Transmission grids can be more efficient if electricity flows are closely monitored through the use of smart meters and software. The distribution side, however, is under pressure to not only distribute power to the system but to accept power inputs from consumers and businesses that generate their own electricity and have excess capacity.
“Electricity now flows both ways when a building has more power than it needs and pushes that to the grid,” Terzic said. “That requires investments in telemetry, measurement, hardware for balancing, and a smarter distribution grid.”
A more intelligent grid system will increase access to lower cost and/or lower carbon energy sources and allow the transmission grid to handle loads more efficiently or shift distribution when problems arise without new investment in lines. A huge benefit to consumers will be fewer line losses and access to demand-side management. Smart meters will allow homeowners and businesses to make choices that have dollar-and-cents impacts, delaying running appliances or machines during peak hours, for example.
Overarching the interest in smart grid technology is a hodgepodge of state public service commissions that control transmission lines and distribution to users. Demand-side management, distributed generation, and the ability for a nonutility power producer to connect to the distribution grid are a few issues still under the purview of state governing bodies.
“Much of the authority to implement new technologies is still exclusively in the hands of the states,” Terzic said.
Beyond the meter
Even before Austin Energy’s smart grid project wrapped up, utility officials unveiled plans for what it calls Smart Grid 2.0, developed in conjunction with the Pecan Street Project.

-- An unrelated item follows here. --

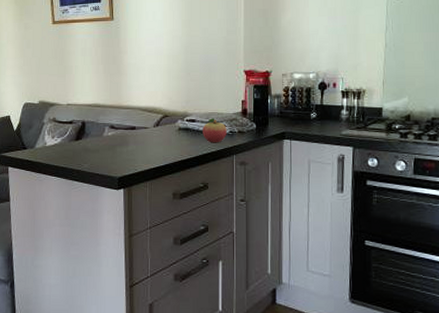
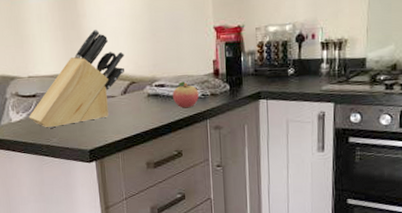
knife block: none [63,64,160,154] -> present [28,28,124,128]

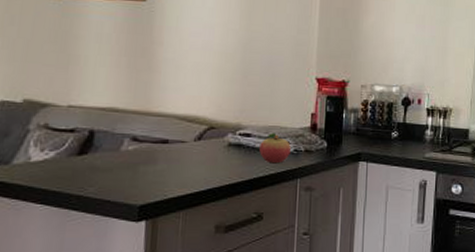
knife block: present [28,28,124,128] -> none [58,60,206,174]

The project is a partnership among Austin Energy, the city of Austin, The University of Texas, the Greater Austin Chamber of Commerce, the Environmental Defense Fund, Dell, GE, IBM, Intel, Oracle, Cisco Systems, Microsoft, Freescale Semiconductor, Sematech, GridPoint, and several others.
Smart Grid 2.0 focuses on the grid beyond the meter and into the premise (e.g. home, office, store, mall, building) with integration back to the utility grid. “Our Smart Grid 2.0 is about managing and leveraging distributed generation (solar, micro wind, etc), storage, plug-in hybrid vehicles, electric vehicles, and smart appliances on the customer side of the meter,” Carvallo writes on his blog, CIO Master (www.ciomaster.com).
The power and transportation sectors are the number one and number two users of energy in the US, combining for nearly 70% of the total. The vision of the Pecan Street Project is to solve the energy problem in Austin by reinventing the power sector via moving into new energy models, including interconnecting with the transportation sector.
The first phase will be complete by the end of August 2009 and will focus on developing an action plan for Austin Energy and identifying key barriers that must be overcome for success.
“We want to transform Austin Energy into the urban power system of the future while making the city of Austin and its local partners a local clean energy laboratory and hub for the world’s emerging cleantech sector,” Carvallo said.
“In doing so, we seek to prove that it is possible to remake the way we produce, use, store, and trade energy in a way that is simultaneously consistent with our economical, environmental, social, and security objectives.”